_Trecho do documento_

──────

Em
1993, oito jovens foram mortos no Rio de Janeiro por policiais militares que
atiraram de um carro não oficial.
No mesmo ano da chacina, 4.782 crianças e adolescentes foram assassinados no Brasil, segundo o Mapa da Violência / Fernando Frazão/ABr
Vinte e três anos após a Chacina da Candelária, as políticas públicas para crianças e adolescentes não avançaram, avalia Patrícia de Oliveira, fundadora da Rede de Comunidades e Movimentos Contra a Violência. Oito jovens, com idades entre 11 e 19 anos foram assassinados no dia 23 de julho de 1993, a maioria deles diante da Igreja da Candelária, no Rio de Janeiro (RJ). Policiais militares atiraram de dentro de um carro não oficial contra cerca 50 jovens que dormiam no local.
“Se você for na frente da Defensoria do Estado ou do Ministério Público, no centro, vai ter um monte de crianças dormindo lá. É o lugar que eles se sentem seguros para não serem assassinados. Durante todo esse tempo, as autoridades não fizeram nada para mudar essa realidade. A única política pública que é discutida é a redução da maioridade penal”, afirma
Patrícia.

──────

_Dados apresentados_
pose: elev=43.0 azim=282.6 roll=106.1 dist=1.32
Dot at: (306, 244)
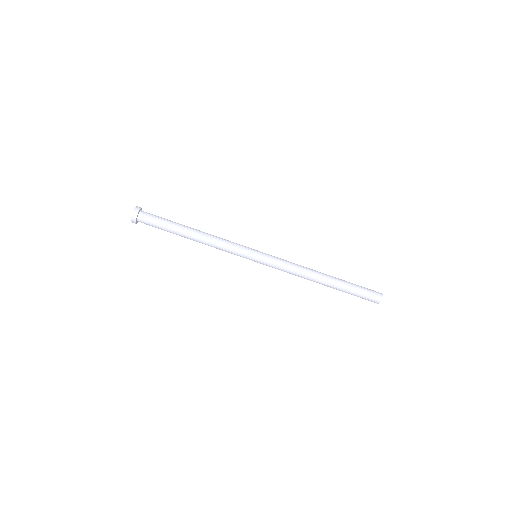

──────

_Instruções_
• A. Atualize o trecho sobre a Chacina da Candelária, começando em "No mesmo ano" e terminando em "dormiam no local.", e troque "Igreja da Candelária" por "Catedral da Candelária".
• B. Com base no trecho sobre a Chacina da Candelária, responda:
(i) Segundo o Mapa da Violência, quantas crianças e adolescentes foram assassinados no Brasil no mesmo ano da chacina?
(ii) Qual organização Patrícia de Oliveira fundou?
(iii) De acordo com Patrícia, qual é a única política pública discutida?

_Respostas_
• A.
No mesmo ano da chacina, 4.782 crianças e adolescentes foram assassinados no Brasil, segundo o Mapa da Violência / Fernando Frazão/ABr
Vinte e três anos após a Chacina da Candelária, as políticas públicas para crianças e adolescentes não avançaram, avalia Patrícia de Oliveira, fundadora da Rede de Comunidades e Movimentos Contra a Violência. Oito jovens, com idades entre 11 e 19 anos foram assassinados no dia 23 de julho de 1993, a maioria deles diante da Catedral da Candelária, no Rio de Janeiro (RJ). Policiais militares atiraram de dentro de um carro não oficial contra cerca 50 jovens que dormiam no local.

• B.
(i) 4.782.
(ii) A Rede de Comunidades e Movimentos Contra a Violência.
(iii) A redução da maioridade penal.